March official PMI data from China showed great improvements. Manufacturing climbed to 50.8 from 49.1 in February thus escaping contraction and returning to expansion for the first time since September. Services PMI moved further up in expansion as it printed 53, up from 51.4 the previous month. Combined they lifted composite to 52.7, highest in ten months. Caixin manufacturing PMI for March climbed to 51.1 from 50.9 as new exports and output continued to increase with improvement in new export orders as well. Caixin services and composite both improved to 52.7 from 52.5 the previous month.
This week we will get inflation and trade data from China.
Important news for AUD:
Thursday:
CPI (China)
Trade Balance (China)
NZD
RBNZ Governor Orr stated that most central banks feel they are back on top of the inflation, although RBNZ is not there yet. He added that bigger than expected drop in Q4 GDP was necessary adjustment which helped the bank to be on track to get inflation within their targeted range. First dairy auction in April saw prices increase by 2.8% which comes as a nice rebound after two March auctions of falling prices.
This week we will have RBNZ meeting. No change in rate is expected but RBNZ should follow the lead of other central banks and take on more dovish stance.
Important news for NZD:
Wednesday:
RBNZ Interest Rate Decision
CAD
March employment report was a disappointing one. Headline number came in at -2.2k vs 25k as expected. This has led to jump in the unemployment rate to 6.1% vs 5.9% as expected from 5.8% in February. Participation rate has remained the same at 65.3%. Breakdown of jobs saw full-time jobs decline by 0.7k while part-time jobs declined by 1.6k. Wages were unchanged at 5% y/y.

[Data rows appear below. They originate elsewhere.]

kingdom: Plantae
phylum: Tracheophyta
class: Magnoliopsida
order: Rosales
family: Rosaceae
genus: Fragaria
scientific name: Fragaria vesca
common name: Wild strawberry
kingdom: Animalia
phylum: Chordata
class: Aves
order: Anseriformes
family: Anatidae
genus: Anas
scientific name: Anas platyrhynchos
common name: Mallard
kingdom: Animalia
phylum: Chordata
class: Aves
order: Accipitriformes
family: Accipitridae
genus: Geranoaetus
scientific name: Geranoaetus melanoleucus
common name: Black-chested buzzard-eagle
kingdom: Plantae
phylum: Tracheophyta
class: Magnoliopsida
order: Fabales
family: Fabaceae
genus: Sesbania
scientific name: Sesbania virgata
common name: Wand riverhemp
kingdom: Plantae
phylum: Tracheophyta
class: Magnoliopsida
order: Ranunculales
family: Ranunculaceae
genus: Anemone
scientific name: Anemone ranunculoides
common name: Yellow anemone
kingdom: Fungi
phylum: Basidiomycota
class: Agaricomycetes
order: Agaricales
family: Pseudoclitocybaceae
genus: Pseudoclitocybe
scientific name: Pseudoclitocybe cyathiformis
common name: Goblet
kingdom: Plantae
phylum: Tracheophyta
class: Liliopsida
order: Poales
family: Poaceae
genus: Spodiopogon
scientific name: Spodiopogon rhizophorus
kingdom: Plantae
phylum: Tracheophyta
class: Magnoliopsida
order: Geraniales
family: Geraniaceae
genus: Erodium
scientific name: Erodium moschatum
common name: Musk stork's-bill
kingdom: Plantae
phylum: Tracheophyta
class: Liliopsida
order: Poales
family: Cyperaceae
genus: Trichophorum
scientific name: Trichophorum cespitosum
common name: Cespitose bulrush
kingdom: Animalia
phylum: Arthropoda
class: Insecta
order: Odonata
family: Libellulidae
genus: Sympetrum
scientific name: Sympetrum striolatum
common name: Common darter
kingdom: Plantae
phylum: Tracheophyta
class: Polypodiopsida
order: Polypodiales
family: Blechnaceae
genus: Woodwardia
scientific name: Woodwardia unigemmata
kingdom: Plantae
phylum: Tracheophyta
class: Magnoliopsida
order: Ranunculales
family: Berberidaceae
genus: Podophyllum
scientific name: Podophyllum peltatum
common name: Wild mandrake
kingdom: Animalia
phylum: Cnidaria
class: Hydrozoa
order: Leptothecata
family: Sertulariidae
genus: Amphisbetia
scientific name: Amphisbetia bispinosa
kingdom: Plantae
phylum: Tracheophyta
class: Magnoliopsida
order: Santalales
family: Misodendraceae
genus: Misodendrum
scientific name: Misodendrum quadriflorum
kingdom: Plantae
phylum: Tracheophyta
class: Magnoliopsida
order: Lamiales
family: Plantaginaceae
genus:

This week we will have BoC meeting. Markets are expecting no change to the rate but with the drop in inflation in recent months and easing in labor market should prompt BoC to take more dovish stance.
Important news for CAD:
Wednesday:
BoC Interest Rate Decision
JPY
Final manufacturing PMI for the month of March was unchanged from preliminary reading of 48.2 and it showed improvement from 47.2 in February. The report showed that new orders and output declined at a slower pace than in February but new export orders plunged at the highest pace in over a year as external demand remains very weak. Final services and composite readings were revised down to 54.1 and 51.7 but they both improved compared to previous month. Services have been in expansion since August of 2022 and increase in March was led by rising new export orders.
CHF
SNB total sight deposits for the week ending March 29 came in at CHF456.8bn vs CHF469.2bn the previous week. This is the lowest reading for the year, lowest since July of 2015! and it seems that deposits are going to break the tight range in which they have been since September of 2023. March inflation numbers saw another plunge as the headline reading came in at 1% y/y vs 1.3% y/y as expected and down from 1.2% y/y in February. Core inflation also printed 1% y/y, a tick down from 1.1% the previous month. Inflation is quickly dissipating which increases chances of further rate cut in June and Swissy is not liking it.